**Task to carry out:**
Repeat every record below exactly, omitting any pictures.
------------------------------------------------------------------------
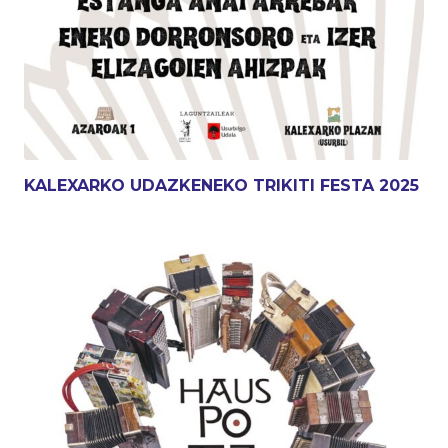
KALEXARKO UDAZKENEKO TRIKITI FESTA 2025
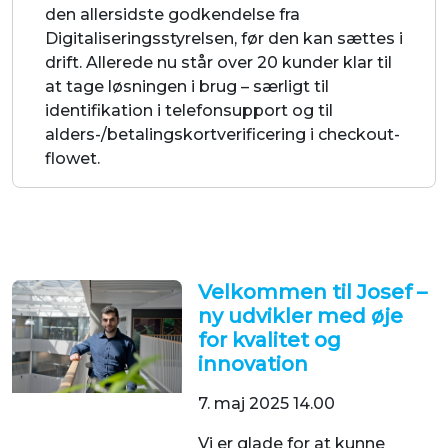
den allersidste godkendelse fra
Digitaliseringsstyrelsen, før den kan sættes i
drift. Allerede nu står over 20 kunder klar til
at tage løsningen i brug – særligt til
identifikation i telefonsupport og til
alders-/betalingskortverificering i checkout-
flowet.
Velkommen til Josef –
ny udvikler med øje
for kvalitet og
innovation
7. maj 2025 14.00
Vi er glade for at kunne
------------------------------------------------------------------------
**Response to the exercise:**
KALEXARKO UDAZKENEKO TRIKITI FESTA 2025
den allersidste godkendelse fra
Digitaliseringsstyrelsen, før den kan sættes i
drift. Allerede nu står over 20 kunder klar til
at tage løsningen i brug – særligt til
identifikation i telefonsupport og til
alders-/betalingskortverificering i checkout-
flowet.
Velkommen til Josef –
ny udvikler med øje
for kvalitet og
innovation
7. maj 2025 14.00
Vi er glade for at kunne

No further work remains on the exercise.